The proposed amendments to the Pilot align with the views expressed in McParland – that it is intended to be suitable for cases from the highest to lowest value – and also address some of the problems around the list of Issues for Disclosure that were the subject of Curtiss. In brief outline the changes are as follows:
- The creation of a new, separate regime for ‘Less Complex Claims’, defined as “a claim which by virtue of its nature, value, complexity and the likely volume of Extended Disclosure may not benefit from the full procedure set out in the main body of PD51U.” This regime will generally apply for all claims less than £500,000 and is implemented by the agreement of the parties or order of the court. Under the simplified procedure for Less Complex Claims, only disclosure Models A, B or D are available and the list of Issues for Disclosure (which will only normally be prepared for Model D) “must be brief and be drafted at a high level of abstraction. Only rarely should the number of Issues for Disclosure exceed five”.
- There is an express recognition that the PD 51U regime may require adaption for multi-party cases to provide a bespoke timetable and procedure, and to recognise that it may not be appropriate (or necessary) for all parties to receive all disclosed documents. There is a focus on discussion and agreement between the parties and early application to the court in such cases.
- Changes to the provisions relating to the list of Issues for Disclosure and to Models C and D have been made. The list of Issues for Disclosure is expressly required to be “as short and concise as possible” and should only include the key issues in dispute. The procedure for developing the list is revised to make it simpler and to encourage cooperation and agreement. There also is a recognition that exclusion of narrative documents can sometimes be more costly than their inclusion, and the provisions are modified accordingly. The use of Model C for excessive requests is actively discouraged: “Model C should not be used in a tactical or oppressive way”.
- Finally, the provisions of paragraph 11 of PD 51U have been redrafted to remove the focus on a hearing and clarify that guidance can be provided by review of the papers, or by the court resolving differences in the traditional way by a party bringing forward an issue for determination by way of an application notice.
With these updates and the extension of the Pilot, a sense of permanence is beginning to pervade this new regime for disclosure.
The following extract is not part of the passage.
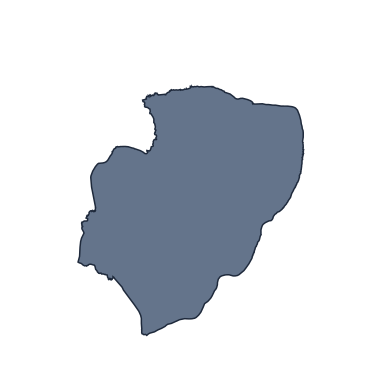 outline of Sumba Barat Daya, Nusa Tenggara Timur, Indonesia, rotated 144°
{"feature_id": "22746128B80160169684098", "entity_name": "Sumba Barat Daya", "entity_type": "district", "adm_level": 2, "iso_a3": "IDN", "parent_name": "Indonesia", "parent_adm1": "Nusa Tenggara Timur", "projection": "albers", "projection_center": [119.172, -9.544], "detail": "fine", "context": "isolated", "style": "filled", "palette": "slate", "viewbox_px": 384, "rotation_deg": 144, "n_neighbors": 0, "source": "geoboundaries", "source_scale": "gbopen_adm2", "svg_char_len": 6068}
<svg xmlns="http://www.w3.org/2000/svg" viewBox="0 0 384 384"><g transform="rotate(144 192 192)"><path d="M312.9,102.6L310.6,102.8L309.1,102.6L304.5,100.9L300.7,100.5L296.8,99.6L292.8,99.1L291.4,99.3L289.5,99.3L285.9,97.8L277.1,96.0L272.5,93.9L269.0,91.1L266.6,89.5L264.0,88.3L262.3,88.1L259.0,88.5L255.4,89.6L250.6,92.3L247.4,94.3L243.7,94.2L242.5,94.4L239.3,95.1L236.9,96.1L231.6,99.0L230.3,99.2L228.5,100.0L226.0,102.0L224.6,103.8L222.0,106.0L219.1,106.9L217.3,106.7L214.1,105.5L212.5,104.6L210.7,103.3L208.1,100.0L206.3,98.7L204.4,97.8L202.6,97.5L196.2,97.9L193.2,98.8L188.2,100.5L182.8,103.0L182.0,103.5L181.0,104.6L180.2,104.7L180.0,105.2L179.0,105.8L178.6,105.8L178.3,106.3L177.4,106.5L177.4,106.8L176.7,107.1L176.5,107.5L175.9,107.8L175.6,108.2L174.5,108.8L173.7,109.6L172.8,110.1L171.8,110.3L171.5,110.7L169.7,111.6L168.4,112.8L166.5,113.2L165.5,113.8L162.7,116.2L161.1,116.9L160.9,117.6L160.5,118.0L158.5,120.8L156.0,122.8L154.3,123.8L153.0,124.1L150.5,124.1L146.7,123.4L144.9,122.4L143.6,122.5L142.3,123.0L140.5,124.4L138.1,125.2L136.5,125.1L134.9,125.5L132.8,124.9L129.3,125.1L128.1,125.6L127.9,125.4L126.8,125.6L125.7,126.2L122.5,126.9L121.9,127.3L120.2,127.8L119.3,128.4L115.5,129.7L112.2,132.2L108.9,133.7L108.4,134.2L106.8,134.7L106.6,135.0L105.5,135.2L104.9,135.6L104.9,135.9L103.8,136.2L103.4,136.6L102.5,136.9L101.9,137.6L100.9,137.7L98.7,139.0L96.2,141.0L95.7,142.0L95.3,142.1L95.0,142.5L93.5,143.2L93.0,143.2L92.3,144.1L92.3,144.5L91.6,144.7L90.8,145.8L90.5,145.9L87.9,148.7L87.6,149.3L87.2,149.5L86.2,150.5L84.2,153.2L83.6,153.2L83.1,153.7L82.8,155.0L82.1,155.1L82.1,155.4L81.4,155.7L81.3,156.1L81.0,156.1L80.2,156.7L80.3,157.5L79.4,157.4L79.1,157.6L79.2,158.0L78.6,158.7L78.7,159.3L78.0,159.5L78.0,159.8L77.3,160.2L77.3,161.0L76.7,161.0L76.8,161.4L76.4,162.3L76.1,162.7L75.8,162.7L74.4,164.8L73.4,166.7L73.1,166.8L73.2,167.2L72.7,168.1L69.8,171.0L67.2,174.5L66.1,176.4L65.5,178.5L64.4,180.5L63.6,182.8L61.9,185.9L60.0,190.8L58.6,196.2L58.9,199.1L59.8,200.8L61.0,202.3L64.0,205.1L69.5,209.2L73.2,213.0L75.6,214.8L78.5,217.6L80.7,219.2L83.2,222.0L89.2,226.0L90.0,226.7L90.4,227.5L91.0,227.4L90.9,228.2L90.4,228.2L90.3,229.1L90.7,230.6L91.2,231.7L92.7,234.1L95.9,238.0L97.7,239.2L100.2,240.1L101.5,241.5L102.0,242.7L102.2,244.2L103.6,248.9L107.0,253.6L106.8,254.8L107.5,255.6L108.3,257.6L109.3,258.7L110.2,260.6L111.2,261.4L111.9,262.2L112.3,263.4L112.9,264.2L113.0,264.9L113.4,265.1L113.9,265.0L114.1,265.2L113.9,265.6L117.7,268.2L120.4,269.8L122.7,272.0L124.3,272.7L125.6,274.5L126.7,274.8L127.6,275.4L128.1,275.9L129.1,276.2L129.6,276.9L129.9,276.9L130.5,277.4L130.4,277.9L130.8,277.6L131.0,277.7L131.3,278.4L131.7,278.0L131.9,277.3L132.7,277.2L135.4,278.1L135.8,278.4L135.8,278.8L136.1,278.5L137.1,279.1L137.6,279.7L138.3,279.6L139.7,280.1L139.9,280.4L140.3,280.5L140.7,281.1L141.2,281.2L141.2,281.5L141.6,281.3L141.9,282.1L143.4,282.6L144.6,283.8L146.4,284.8L146.8,285.5L147.1,285.5L148.4,286.2L148.7,287.5L148.9,286.8L149.3,286.6L150.0,286.8L150.1,286.5L150.4,286.5L150.4,286.9L150.7,286.9L150.8,286.5L151.9,286.3L152.3,286.6L153.8,286.8L154.7,286.5L155.9,286.5L156.1,286.7L156.3,286.3L157.4,287.5L162.1,290.2L162.1,290.7L162.5,291.0L162.6,291.7L162.2,292.3L163.2,293.4L164.3,293.1L164.2,293.5L164.7,293.3L165.0,293.4L166.3,292.6L166.7,292.9L167.1,293.7L168.2,293.6L168.8,294.0L169.4,293.9L168.6,294.7L168.8,295.3L170.0,295.0L170.3,295.4L170.5,295.4L170.7,295.8L171.3,294.9L172.4,295.9L173.7,295.1L174.2,294.1L175.1,294.5L175.8,294.5L177.9,295.4L178.5,294.0L177.8,292.9L177.7,292.2L178.3,291.3L179.2,290.7L179.2,290.0L180.1,289.0L180.0,288.3L178.3,286.5L177.7,284.4L177.3,283.8L178.4,281.8L179.8,280.7L179.9,280.0L179.2,279.4L179.5,275.4L180.0,273.4L182.1,270.6L182.0,269.3L183.2,266.4L184.2,265.3L185.1,264.8L185.1,264.2L184.8,263.7L185.1,263.0L185.9,262.8L186.8,261.7L187.3,261.8L187.9,261.3L188.3,260.3L187.5,259.2L187.7,258.2L188.6,257.3L189.5,257.0L189.9,256.3L189.6,255.7L189.8,255.4L190.3,255.5L191.3,256.5L192.2,256.5L193.8,255.6L194.5,254.3L195.6,253.8L196.1,252.3L196.8,251.9L197.9,252.4L198.7,252.4L199.2,251.7L201.3,250.3L202.4,250.3L204.1,252.1L204.5,251.4L204.3,250.7L204.5,250.1L205.9,249.7L206.6,249.9L207.7,251.1L207.9,252.5L209.4,255.7L212.4,260.0L213.2,260.8L213.3,261.5L214.6,262.9L217.0,266.1L219.4,268.2L223.3,270.9L224.8,271.6L225.6,272.6L226.3,272.6L226.6,273.0L227.0,273.1L227.7,272.8L228.1,272.3L229.5,272.7L231.1,272.1L231.6,271.6L232.7,271.6L233.1,271.4L233.3,270.5L235.3,269.6L236.4,269.4L241.3,267.3L243.3,266.9L245.0,267.1L246.9,267.8L250.8,270.1L252.1,270.1L255.2,269.3L260.1,267.2L264.3,264.4L265.4,263.2L270.3,255.1L278.7,237.0L279.2,236.4L279.2,235.9L280.7,234.6L280.9,233.8L281.3,233.5L281.9,233.4L282.1,234.4L282.3,234.6L282.8,234.6L283.0,233.9L283.2,234.0L283.5,235.1L284.2,235.2L283.8,235.7L284.6,235.8L284.8,236.2L285.2,236.4L286.5,236.3L287.4,235.9L287.6,235.4L288.2,234.8L289.6,234.5L289.7,234.1L290.6,234.6L290.7,234.3L291.2,234.3L291.2,233.9L291.5,234.0L293.0,233.2L292.1,231.8L293.2,230.4L294.0,230.3L296.3,231.9L298.1,232.0L298.7,231.8L298.9,232.2L299.5,231.8L299.4,231.5L300.0,231.0L300.2,230.2L300.6,230.0L300.7,229.2L301.3,228.6L300.8,228.3L300.9,228.2L302.0,227.9L302.7,226.9L303.2,223.1L303.6,222.2L308.5,219.6L311.2,217.4L315.0,213.2L320.8,206.0L325.4,202.3L324.9,201.1L323.5,199.1L323.1,197.0L322.3,195.4L320.8,194.5L320.8,194.1L320.2,194.1L319.7,193.9L319.3,194.0L318.9,193.8L318.5,194.0L317.7,193.9L316.3,193.1L314.0,190.1L314.2,188.8L315.4,186.1L315.2,183.9L315.4,183.5L315.5,182.7L315.2,182.2L315.3,181.3L314.8,180.6L313.3,179.9L313.4,178.9L311.7,177.6L311.2,176.6L310.6,176.3L310.6,176.0L309.4,174.6L310.3,172.9L310.5,171.3L310.9,170.6L310.8,170.1L310.3,170.3L309.2,170.4L308.7,169.4L308.9,169.2L309.4,169.0L309.1,168.4L308.7,168.3L307.9,168.3L307.6,168.8L306.6,168.8L306.0,169.2L305.7,169.8L305.4,169.0L305.5,167.6L304.5,156.1L305.1,152.9L304.9,134.7L305.1,126.7L306.0,122.5L307.2,119.6L310.3,115.3L313.2,110.6L313.8,110.1L313.9,109.7L315.5,107.6L315.7,106.6L315.2,106.1L315.1,105.3L314.7,104.8L313.3,104.1L312.9,102.6Z" fill="#64748b" stroke="#1e293b" stroke-width="1.5"/></g></svg>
Whilst such changes always take time to bed in, there are some themes which seem to emerge from both the judicial guidance and the tenor of the changes to the Pilot:
- There is a strong focus on cooperation between the parties. A party who uses (or misuses) disclosure under the Pilot in a tactical manner is at risk of judicial disapproval.
- The procedure is always to be judged against what is proportionate for the fair resolution of the issues in the case – the changes for both low value and multi-party cases reflect this.
- The parties should be realistic and pragmatic and consider what types and sources of documents are likely to exist, and will actually go to relevant issues in dispute in the case.
- There is an emphasis on concision in the drafting of the Issues for Disclosure and for disclosure requests (particularly in Model C). Curtiss provides examples of the type of issues that would be inappropriate for inclusion as Issues for Disclosure.
- Parties should focus on the key disputed issues, and the documentary evidence which goes to those issues – peripheral issues or ‘fishing expeditions’ are inappropriate matters for the costly exercise of disclosure.